Upper Arm Fracture After Shoulder Replacement

With the increasing number of total shoulder replacements, periprosthetic (near the implant) fractures are more likely. In this article, surgeons from Mayo Clinic review the types of fractures that can occur in the humerus (upper arm bone) after shoulder replacement and their treatment.

The risk of periprosthetic humerus fractures is increased with any of the following risk factors:

  • rheumatoid arthritis
  • older age
  • female sex
  • osteopenia (decreased bone density)
  • revision arthroplasty

    Revision arthroplasty refers to a second operation after the first or primary shoulder replacement. Cement used in the first operation can make it more difficult to repair or replace a loose or broken implant. Soft tissue contractures (adhesions or scar tissue limiting motion) may also complicate revision procedures.

    Fractures may be above, just at, or down below the tip of the implant stem. Delayed healing or failure to heal is called nonunion. Nonunion is more likely when blood supply is disrupted. Increased force passing through the fracture site is another reason why the fracture doesn't heal quickly or properly.

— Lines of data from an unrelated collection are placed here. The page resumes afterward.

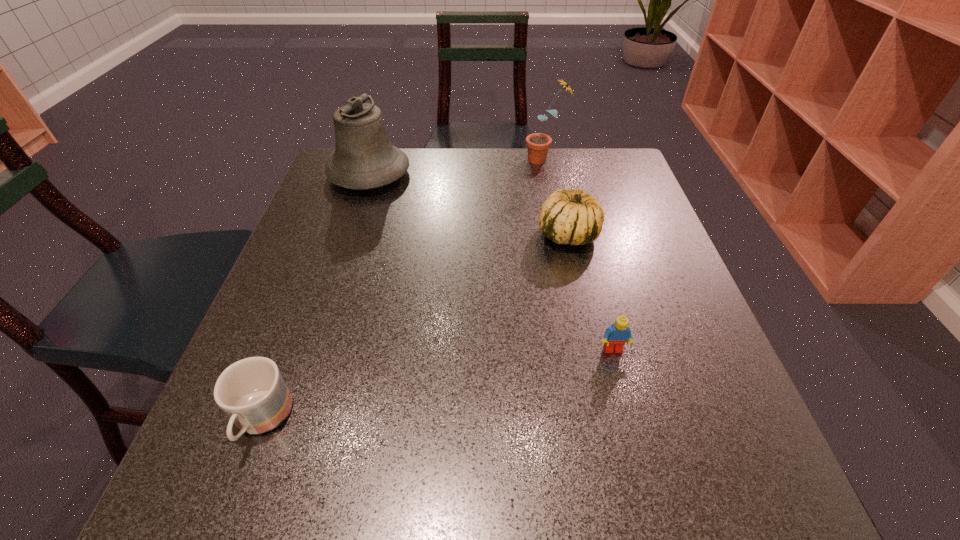
At what (x,y) coordinates should I click in order to perform the action: click on sunflower. Please return your answer as a coordinate pair (x, y). Image resolution: width=960 pixels, height=540 pixels. Looking at the image, I should click on (538, 144).

Identify the location of bell. This screenshot has width=960, height=540. (364, 158).

Identify the location of the third shortest object. This screenshot has height=540, width=960. (568, 216).

Find the location of `the third farthest object`. the third farthest object is located at coordinates (568, 216).

Image resolution: width=960 pixels, height=540 pixels. In order to click on Lego in this screenshot , I will do `click(615, 336)`.

Image resolution: width=960 pixels, height=540 pixels. What are the coordinates of `the nearest object` in the screenshot? It's located at (252, 392).

Image resolution: width=960 pixels, height=540 pixels. I want to click on blank area located 0.220m on the flower of the sunflower, so click(x=446, y=159).

Identify the location of free spot located 0.170m on the flower of the sunflower. This screenshot has height=540, width=960. (465, 159).

Find the location of `vacant space located on the flower of the sunflower`. vacant space located on the flower of the sunflower is located at coordinates (425, 159).

At what (x,y) coordinates should I click in order to perform the action: click on free space located 0.190m on the front of the bell. Please return your answer as a coordinate pair (x, y). Image resolution: width=960 pixels, height=540 pixels. Looking at the image, I should click on (346, 247).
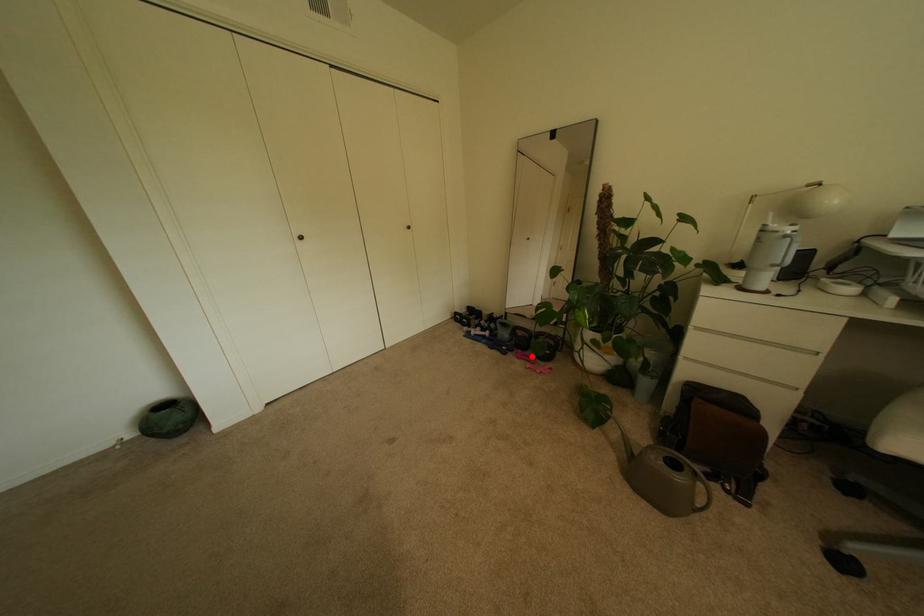
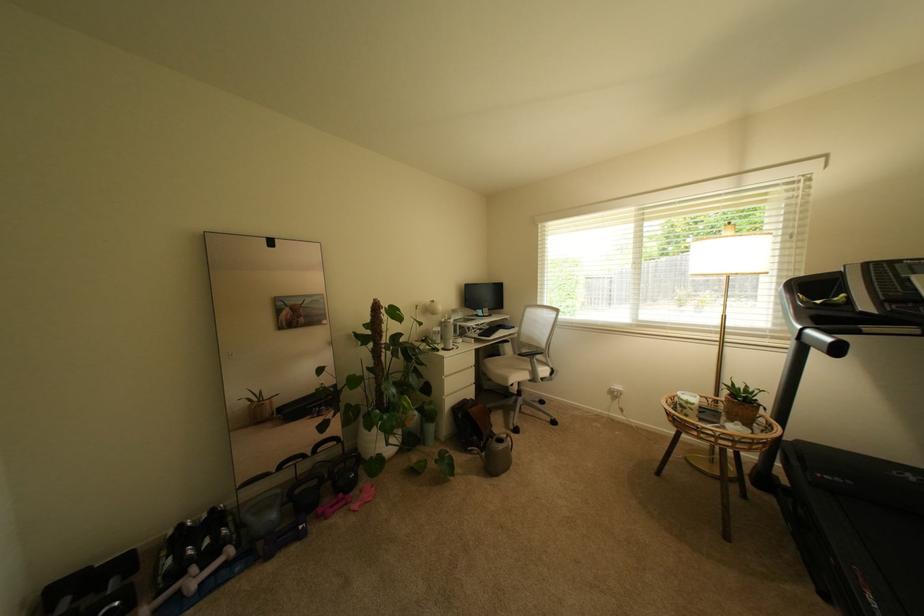
Question: A red point is marked in image1. In image2, is the corresponding 3D point closer to the camera or farther? Reply with the corresponding letter.

Choices:
 (A) The corresponding 3D point is closer.
 (B) The corresponding 3D point is farther.

Answer: (A)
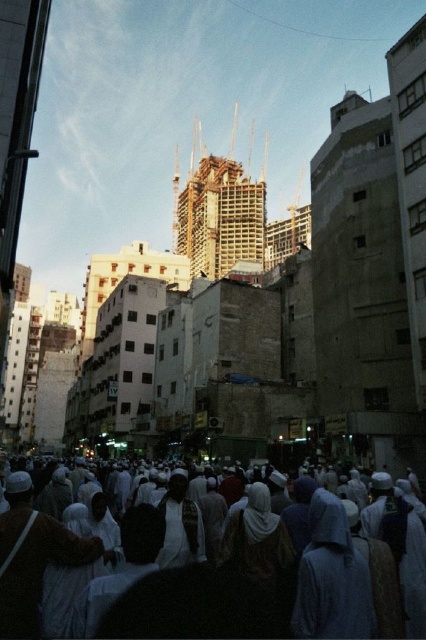
From the picture: Is light brown fabric robe at lower left above white matte robe at center?

Indeed, light brown fabric robe at lower left is positioned over white matte robe at center.

Is light brown fabric robe at lower left bigger than white matte robe at center?

Yes, light brown fabric robe at lower left is bigger than white matte robe at center.

This screenshot has width=426, height=640. Find the location of `light brown fabric robe at lower left`. light brown fabric robe at lower left is located at coordinates (32, 563).

Locate an element on the screen. The width and height of the screenshot is (426, 640). light brown fabric robe at lower left is located at coordinates 32,563.

Which of these two, white clothed crowd at center or light brown fabric robe at lower left, stands shorter?

light brown fabric robe at lower left

Who is more forward, (x=296, y=588) or (x=32, y=538)?

Point (x=32, y=538) is in front.

Is point (115, 634) closer to camera compared to point (40, 522)?

Yes.

What are the coordinates of `white clothed crowd at center` in the screenshot? It's located at (186, 605).

Who is shorter, white clothed crowd at center or white matte robe at center?

With less height is white matte robe at center.

Which is below, white clothed crowd at center or white matte robe at center?

white matte robe at center is below.

Is point (365, 634) farther from camera compared to point (195, 522)?

That is False.

You are a GUI agent. You are given a task and a screenshot of the screen. Output one action in this format:
    pyautogui.click(x=<x>, y=<y>)
    Task: Click on the white clothed crowd at center
    
    Given the screenshot: What is the action you would take?
    pyautogui.click(x=186, y=605)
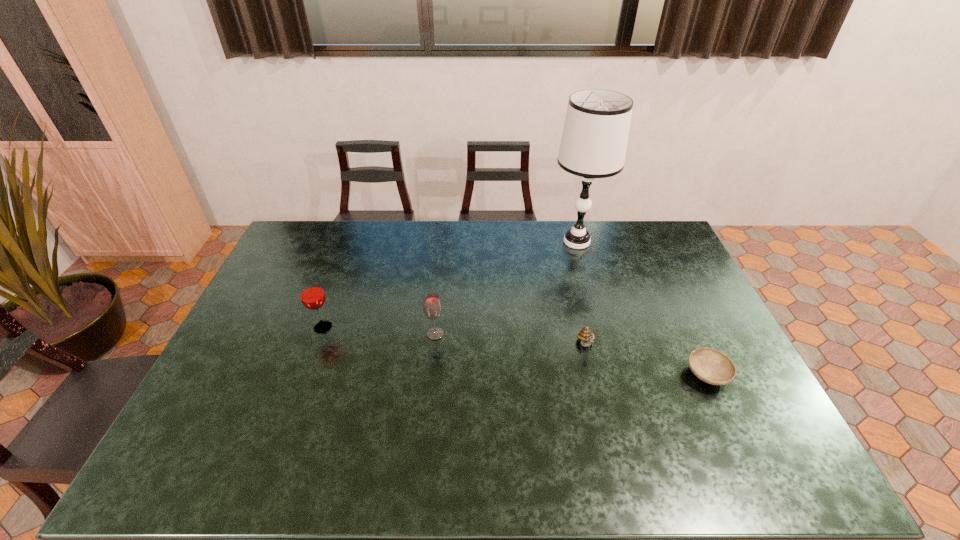
Find the location of a particular element. blank space located 0.130m on the back of the third tallest object is located at coordinates (439, 298).

Identify the location of free location located on the face of the fourth tallest object. (612, 455).

Identify the location of free space located 0.220m on the front of the bowl. (755, 476).

The height and width of the screenshot is (540, 960). In order to click on object positioned at the far edge in this screenshot , I will do `click(594, 141)`.

Where is `object present at the right edge`? The height and width of the screenshot is (540, 960). object present at the right edge is located at coordinates (711, 366).

Where is `vacant space at the far edge of the desktop`? The image size is (960, 540). vacant space at the far edge of the desktop is located at coordinates (559, 246).

Locate an element on the screen. Image resolution: width=960 pixels, height=540 pixels. vacant space at the left edge of the desktop is located at coordinates (283, 299).

Where is `free point at the far left corner`? free point at the far left corner is located at coordinates (330, 227).

Locate an element on the screen. unoccupied area between the left glass drink container and the snail is located at coordinates (454, 336).

Image resolution: width=960 pixels, height=540 pixels. Find the location of `free space between the second shortest object and the shortest object`. free space between the second shortest object and the shortest object is located at coordinates (646, 360).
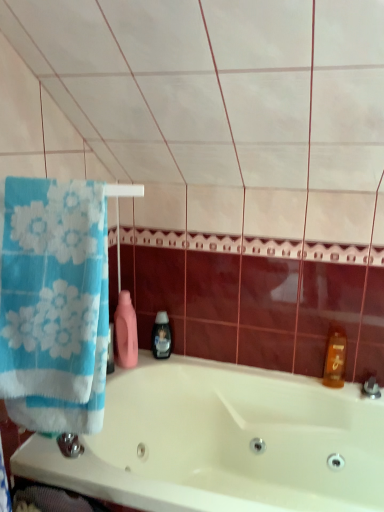
Question: Would you say black plastic soap dispenser at center is to the left or to the right of white glossy bathtub at center in the picture?

Choices:
 (A) right
 (B) left

Answer: (B)

Question: From their relative heights in the image, would you say black plastic soap dispenser at center is taller or shorter than white glossy bathtub at center?

Choices:
 (A) tall
 (B) short

Answer: (B)

Question: Considering the real-world distances, which object is closest to the blue cotton towel at left?

Choices:
 (A) translucent amber bottle at right
 (B) black plastic soap dispenser at center
 (C) white glossy bathtub at center

Answer: (C)

Question: Which object is the closest to the translucent amber bottle at right?

Choices:
 (A) black plastic soap dispenser at center
 (B) blue cotton towel at left
 (C) white glossy bathtub at center

Answer: (C)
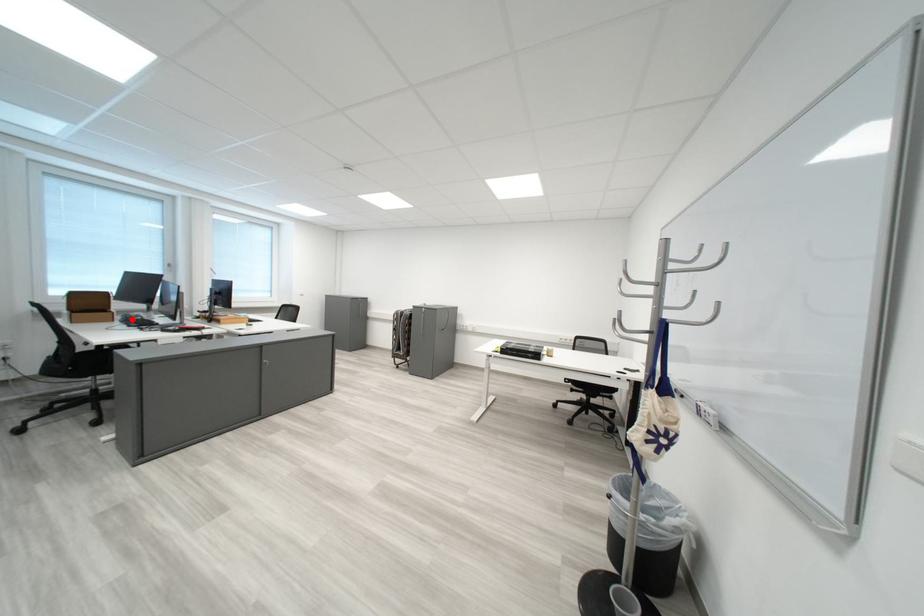
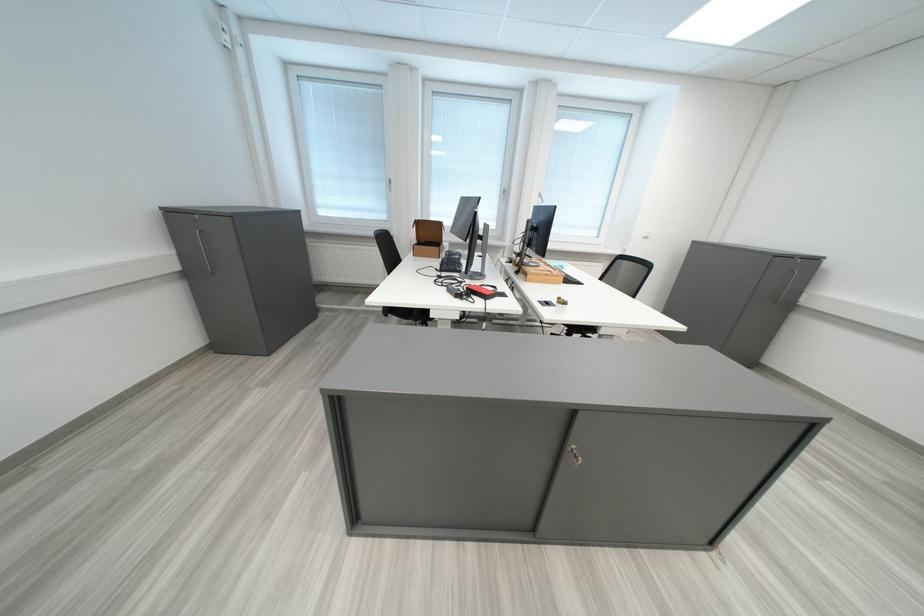
Question: I am providing you with two images of the same scene from different viewpoints. A red point is marked on the first image. Can you still see the location of the red point in image 2?

Choices:
 (A) Yes
 (B) No

Answer: (A)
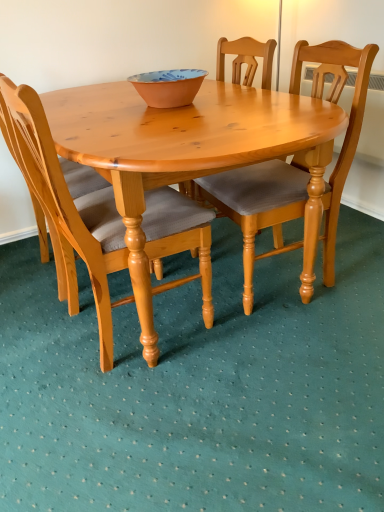
Question: Is light wood/texture chair at center, which is the 2th chair from right to left, positioned behind light brown wood chair at center, positioned as the first chair in right-to-left order?

Choices:
 (A) yes
 (B) no

Answer: (B)

Question: From a real-world perspective, does light wood/texture chair at center, which is the 2th chair from right to left, stand above light brown wood chair at center, positioned as the first chair in right-to-left order?

Choices:
 (A) no
 (B) yes

Answer: (A)

Question: Is light wood/texture chair at center, which is the 1th chair in left-to-right order, facing away from light brown wood chair at center, positioned as the first chair in right-to-left order?

Choices:
 (A) yes
 (B) no

Answer: (B)

Question: Can we say light wood/texture chair at center, which is the 1th chair in left-to-right order, lies outside light brown wood chair at center, the second chair viewed from the left?

Choices:
 (A) no
 (B) yes

Answer: (B)

Question: Does light wood/texture chair at center, which is the 1th chair in left-to-right order, have a lesser width compared to light brown wood chair at center, the second chair viewed from the left?

Choices:
 (A) yes
 (B) no

Answer: (A)

Question: Is light wood/texture chair at center, which is the 1th chair in left-to-right order, aimed at light brown wood chair at center, the second chair viewed from the left?

Choices:
 (A) yes
 (B) no

Answer: (A)

Question: Does terracotta ceramic bowl at center have a smaller size compared to light brown wood chair at center, positioned as the first chair in right-to-left order?

Choices:
 (A) yes
 (B) no

Answer: (A)

Question: Is terracotta ceramic bowl at center shorter than light brown wood chair at center, the second chair viewed from the left?

Choices:
 (A) no
 (B) yes

Answer: (B)

Question: Considering the relative positions of terracotta ceramic bowl at center and light brown wood chair at center, positioned as the first chair in right-to-left order, in the image provided, is terracotta ceramic bowl at center to the left of light brown wood chair at center, positioned as the first chair in right-to-left order, from the viewer's perspective?

Choices:
 (A) no
 (B) yes

Answer: (B)

Question: Is terracotta ceramic bowl at center completely or partially outside of light brown wood chair at center, positioned as the first chair in right-to-left order?

Choices:
 (A) no
 (B) yes

Answer: (B)

Question: From the image's perspective, does terracotta ceramic bowl at center appear lower than light brown wood chair at center, positioned as the first chair in right-to-left order?

Choices:
 (A) no
 (B) yes

Answer: (A)

Question: From a real-world perspective, is terracotta ceramic bowl at center over light brown wood chair at center, positioned as the first chair in right-to-left order?

Choices:
 (A) no
 (B) yes

Answer: (B)

Question: Does terracotta ceramic bowl at center come behind light wood/texture chair at center, which is the 2th chair from right to left?

Choices:
 (A) yes
 (B) no

Answer: (A)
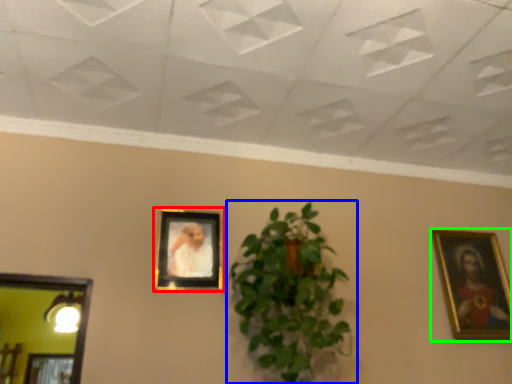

    Treatment depends on how bad the fracture is. If the two ends of the bone have not separated, then it is considered nondisplaced. This type of break can be treated with a fracture brace. If the fracture still doesn't heal after using a brace, then surgery may be needed. Surgery may not be possible if there is infection or medical problems preventing the use of general anesthesia.

    If the stem of the implant down into the humeral shaft is loose, it must be removed and replaced. A longer stem (one that extends past the fracture site) is needed. Sometimes additional metal plates, wires, and/or screws are used to help stabilize the fracture site. This is called rigid fixation with instrumentation.

    The authors discuss various types of surgical repair for humeral fractures. The choice may depend on whether or not the fracture occurred during or after the initial shoulder surgery. Likewise, the type of fracture makes a difference (above, at, or below the tip of the implant stem).

    Specific patient positions and surgical approaches are presented. Some of these decisions are based on the location of the fracture. Care must be taken to avoid further nerve damage when inserting drills, plates, screws, and wires.

    Rehab after surgery to foster early motion of the shoulder and elbow is often advised. The surgeon decides on the best postoperative course of action. Some of this depends on how stable are the implant, repair, and soft tissues around the fracture and shoulder. The quality of bone makes a difference, too. Active motion is allowed when there is X-ray evidence of fracture healing. This takes about six weeks but may be delayed by several months.

    The authors offer suggestions for surgeons to prevent periprosthetic humerus fractures. Being aware of the risk factors is the first, and most important, step. Releasing the shoulder capsule and any soft tissue adhesions will help reduce the risk of fracture.

    The shoulder and arm must be moved during surgery carefully to avoid dislocation or further fracture. X-rays should be taken in the operating room to make sure no further damage has been done. Specific surgical techniques such as endosteal notching and hand reaming are also outlined. Proper patient positioning is reviewed.



    References: Scott P. Steinmann, MD, and Emilie V. Cheung, MD. Treatment of Periprosthetic Humerus Fractures Associated with Shoulder Arthroplasty. In Journal of the American Academy of Orthopaedic Surgeons. April 2008. Vol. 16. No. 4. Pp. 199-207.